## What to work on
Below are records; write all of them out exactly.

## Supplied material
::::::::::

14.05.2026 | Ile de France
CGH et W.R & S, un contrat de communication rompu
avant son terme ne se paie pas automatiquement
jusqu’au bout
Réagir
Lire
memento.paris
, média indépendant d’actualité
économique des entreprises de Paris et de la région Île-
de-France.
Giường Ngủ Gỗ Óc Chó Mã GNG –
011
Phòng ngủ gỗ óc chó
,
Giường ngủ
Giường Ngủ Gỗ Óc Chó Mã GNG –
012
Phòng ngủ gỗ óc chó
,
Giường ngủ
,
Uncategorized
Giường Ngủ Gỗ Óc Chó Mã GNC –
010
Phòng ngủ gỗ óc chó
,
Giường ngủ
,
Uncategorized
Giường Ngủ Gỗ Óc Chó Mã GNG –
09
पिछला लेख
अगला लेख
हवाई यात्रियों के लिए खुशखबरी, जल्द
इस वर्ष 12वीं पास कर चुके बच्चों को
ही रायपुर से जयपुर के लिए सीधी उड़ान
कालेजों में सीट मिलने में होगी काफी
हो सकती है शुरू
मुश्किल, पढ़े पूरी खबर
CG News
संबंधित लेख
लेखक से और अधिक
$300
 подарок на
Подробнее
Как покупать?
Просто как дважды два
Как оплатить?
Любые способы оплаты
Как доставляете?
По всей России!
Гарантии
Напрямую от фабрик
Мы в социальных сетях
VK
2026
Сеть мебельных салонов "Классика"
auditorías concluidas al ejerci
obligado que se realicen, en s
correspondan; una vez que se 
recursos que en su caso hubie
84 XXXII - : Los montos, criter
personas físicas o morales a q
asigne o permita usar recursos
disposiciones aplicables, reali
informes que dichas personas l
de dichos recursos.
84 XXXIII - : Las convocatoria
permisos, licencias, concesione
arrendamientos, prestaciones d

::::::::::

## Problem solution
14.05.2026 | Ile de France
CGH et W.R & S, un contrat de communication rompu
avant son terme ne se paie pas automatiquement
jusqu’au bout
Réagir
Lire
memento.paris
, média indépendant d’actualité
économique des entreprises de Paris et de la région Île-
de-France.
Giường Ngủ Gỗ Óc Chó Mã GNG –
011
Phòng ngủ gỗ óc chó
,
Giường ngủ
Giường Ngủ Gỗ Óc Chó Mã GNG –
012
Phòng ngủ gỗ óc chó
,
Giường ngủ
,
Uncategorized
Giường Ngủ Gỗ Óc Chó Mã GNC –
010
Phòng ngủ gỗ óc chó
,
Giường ngủ
,
Uncategorized
Giường Ngủ Gỗ Óc Chó Mã GNG –
09
पिछला लेख
अगला लेख
हवाई यात्रियों के लिए खुशखबरी, जल्द
इस वर्ष 12वीं पास कर चुके बच्चों को
ही रायपुर से जयपुर के लिए सीधी उड़ान
कालेजों में सीट मिलने में होगी काफी
हो सकती है शुरू
मुश्किल, पढ़े पूरी खबर
CG News
संबंधित लेख
लेखक से और अधिक
$300
 подарок на
Подробнее
Как покупать?
Просто как дважды два
Как оплатить?
Любые способы оплаты
Как доставляете?
По всей России!
Гарантии
Напрямую от фабрик
Мы в социальных сетях
VK
2026
Сеть мебельных салонов "Классика"
auditorías concluidas al ejerci
obligado que se realicen, en s
correspondan; una vez que se 
recursos que en su caso hubie
84 XXXII - : Los montos, criter
personas físicas o morales a q
asigne o permita usar recursos
disposiciones aplicables, reali
informes que dichas personas l
de dichos recursos.
84 XXXIII - : Las convocatoria
permisos, licencias, concesione
arrendamientos, prestaciones d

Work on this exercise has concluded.